I think the mobile operator AT&T is a good example, it can cover all the contents of chapters 9, 10 and 12. The rating website such as Consumer Affairs can provide a massive amount of feedback to the current AT&T services.
AT&T staff can improve their service by reading those low star reviews. I have encountered the same problem because there seems to be a state market lock inside the AT&T system. Moving phone numbers from one state to another will be very troublesome. I used to go to college in Nebraska, thus my number is a Nebraska number. When I arrived in Massachusetts for postgraduate, it took the AT&T staff one month to transfer my mobile phone service from Nebraska to Massachusetts.
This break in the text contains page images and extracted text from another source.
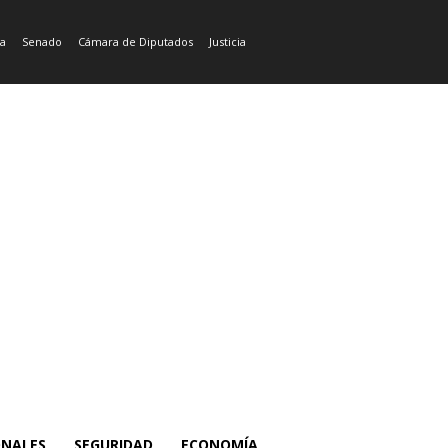
ía
Senado
Cámara de Diputados
Justicia
ONALES
SEGURIDAD
ECONOMÍA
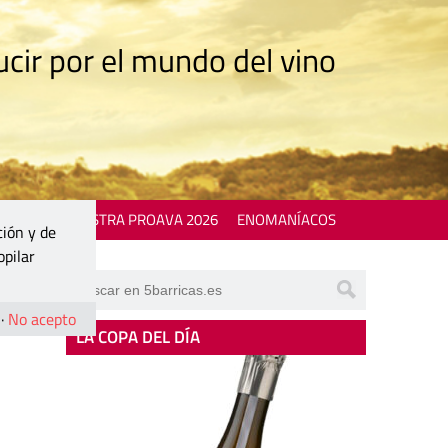
cir por el mundo del vino
 EVENTS
MOSTRA PROAVA 2026
ENOMANÍACOS
ción y de
opilar
·
No acepto
LA COPA DEL DÍA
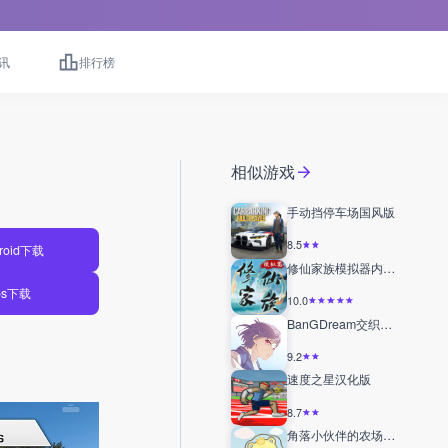
讯
排行榜
相似游戏
手动挡停车场国风版
8.5
roid下载
修仙家族模拟器内置修改器
os下载
10.0
BanGDream交织的乐章
9.2
速度之星汉化版
8.7
角落小伙伴的农场生活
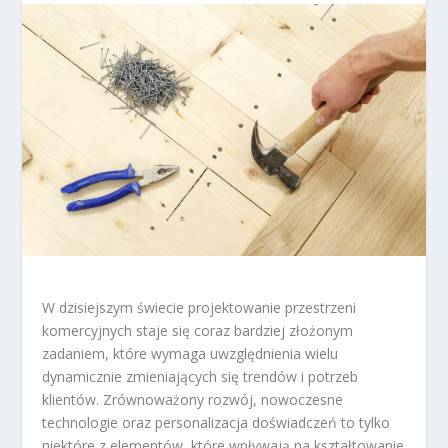
W dzisiejszym świecie projektowanie przestrzeni
komercyjnych staje się coraz bardziej złożonym
zadaniem, które wymaga uwzględnienia wielu
dynamicznie zmieniających się trendów i potrzeb
klientów. Zrównoważony rozwój, nowoczesne
technologie oraz personalizacja doświadczeń to tylko
niektóre z elementów, które wpływają na kształtowanie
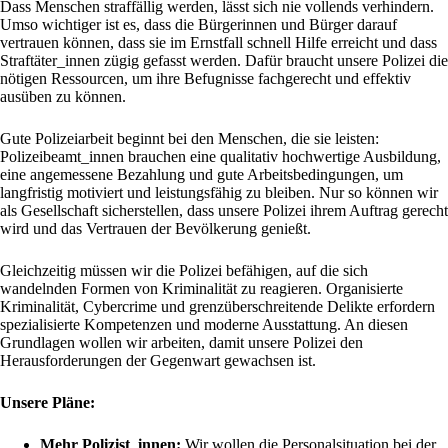
Dass Menschen straffällig werden, lässt sich nie vollends verhindern.
Umso wichtiger ist es, dass die Bürgerinnen und Bürger darauf
vertrauen können, dass sie im Ernstfall schnell Hilfe erreicht und dass
Straftäter_innen zügig gefasst werden. Dafür braucht unsere Polizei die
nötigen Ressourcen, um ihre Befugnisse fachgerecht und effektiv
ausüben zu können.
Gute Polizeiarbeit beginnt bei den Menschen, die sie leisten:
Polizeibeamt_innen brauchen eine qualitativ hochwertige Ausbildung,
eine angemessene Bezahlung und gute Arbeitsbedingungen, um
langfristig motiviert und leistungsfähig zu bleiben. Nur so können wir
als Gesellschaft sicherstellen, dass unsere Polizei ihrem Auftrag gerecht
wird und das Vertrauen der Bevölkerung genießt.
Gleichzeitig müssen wir die Polizei befähigen, auf die sich
wandelnden Formen von Kriminalität zu reagieren. Organisierte
Kriminalität, Cybercrime und grenzüberschreitende Delikte erfordern
spezialisierte Kompetenzen und moderne Ausstattung. An diesen
Grundlagen wollen wir arbeiten, damit unsere Polizei den
Herausforderungen der Gegenwart gewachsen ist.
Unsere Pläne:
Mehr Polizist_innen:
Wir wollen die Personalsituation bei der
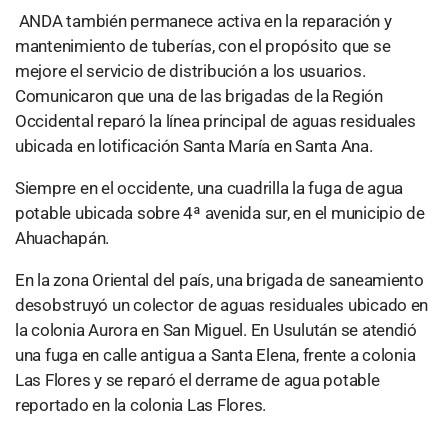
ANDA también permanece activa en la reparación y
mantenimiento de tuberías, con el propósito que se
mejore el servicio de distribución a los usuarios.
Comunicaron que una de las brigadas de la Región
Occidental reparó la línea principal de aguas residuales
ubicada en lotificación Santa María en Santa Ana.
Siempre en el occidente, una cuadrilla la fuga de agua
potable ubicada sobre 4ª avenida sur, en el municipio de
Ahuachapán.
En la zona Oriental del país, una brigada de saneamiento
desobstruyó un colector de aguas residuales ubicado en
la colonia Aurora en San Miguel. En Usulután se atendió
una fuga en calle antigua a Santa Elena, frente a colonia
Las Flores y se reparó el derrame de agua potable
reportado en la colonia Las Flores.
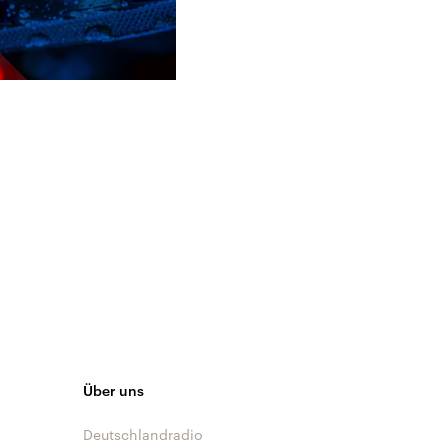
Über uns
Deutschlandradio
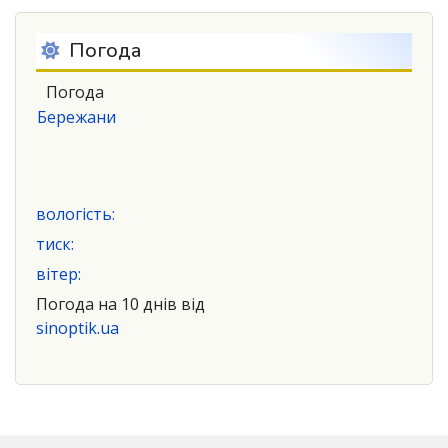
Погода
Погода
Бережани
вологість:
тиск:
вітер:
Погода на 10 днів від
sinoptik.ua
So, if they see those comments, they will optimize their service and increase their efficiency.
On the other hand, use Twitter to build connections with customers to become a major trend.
One reason is that Twitter has six major elements to build a social media ecosystem:
- Followers
- Hashtags and searches.
- Mentions and retweets.
- Links.
- Lists
- Apps and tools.
AT&T also a good example that how the company embraced Twitter.
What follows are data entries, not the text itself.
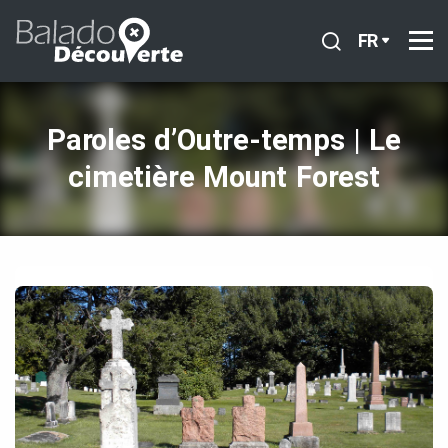
FR
Paroles d’Outre‑temps | Le
cimetière Mount Forest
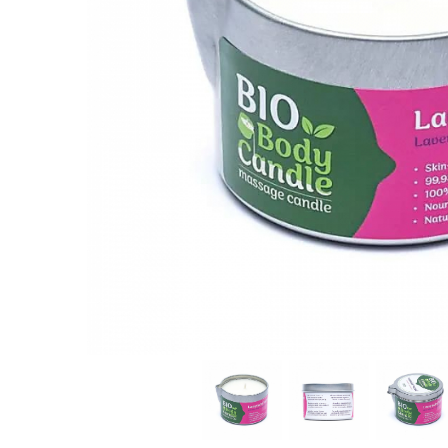
Produse pentru casa
Accesorii
Idei pentru casa
Prosoape bucatarie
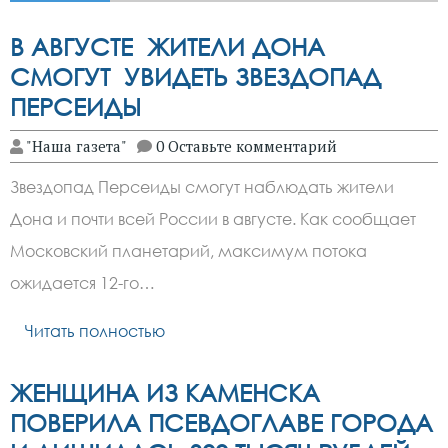
В АВГУСТЕ ЖИТЕЛИ ДОНА
СМОГУТ УВИДЕТЬ ЗВЕЗДОПАД
ПЕРСЕИДЫ
"Наша газета"
0 Оставьте комментарий
Звездопад Персеиды смогут наблюдать жители
Дона и почти всей России в августе. Как сообщает
Московский планетарий, максимум потока
ожидается 12-го…
Читать полностью
ЖЕНЩИНА ИЗ КАМЕНСКА
ПОВЕРИЛА ПСЕВДОГЛАВЕ ГОРОДА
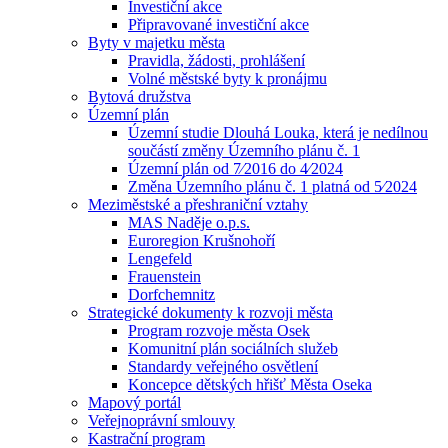
Investiční akce
Připravované investiční akce
Byty v majetku města
Pravidla, žádosti, prohlášení
Volné městské byty k pronájmu
Bytová družstva
Územní plán
Územní studie Dlouhá Louka, která je nedílnou
součástí změny Územního plánu č. 1
Územní plán od 7⁄2016 do 4⁄2024
Změna Územního plánu č. 1 platná od 5⁄2024
Meziměstské a přeshraniční vztahy
MAS Naděje o.p.s.
Euroregion Krušnohoří
Lengefeld
Frauenstein
Dorfchemnitz
Strategické dokumenty k rozvoji města
Program rozvoje města Osek
Komunitní plán sociálních služeb
Standardy veřejného osvětlení
Koncepce dětských hřišť Města Oseka
Mapový portál
Veřejnoprávní smlouvy
Kastrační program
AT&T has more than 132.9 thousand tweets and 889.7 thousand followers. This is a very influential social media account, which is currently holding a donation event. Social media accounts often host events that attract more followers and further expand brand influence. AT&T is doing very well.
How the groundswell spreads with a customer-centric organization
First, it’s important to take this step by step. Because the company needs time to summarize, promote and think about the experience gained. This will form a stepping stone to help the company gradually gain and expand its advantages.
Second, each of these stepping-stones leads to a natural progression to the next step. These stepping stones will establish the foundation, which can push it up to the next challenging level of groundswell thinking.
Third, you have to have executive support. Selling groundswell thinking to the top level can have a philosophical identity at the top and support our cause, because groundswell may require joint operations in many sectors.
When the company becomes huge, there will be problems with internal communication. This chapter encourages the use of employee-created wikis in large companies to streamline complex customer support service processes and inefficient communication. AT&T did a good job in this regard, they wrote the FAQ as an answer and got the application on the automated virtual assistant.
This automated virtual assistant detects us typing and extracts key information. On the way, I wrote Bill, the automated virtual assistant listed below is the most common problem. If the customer's problem is on the list, it relieves the burden on the human operator.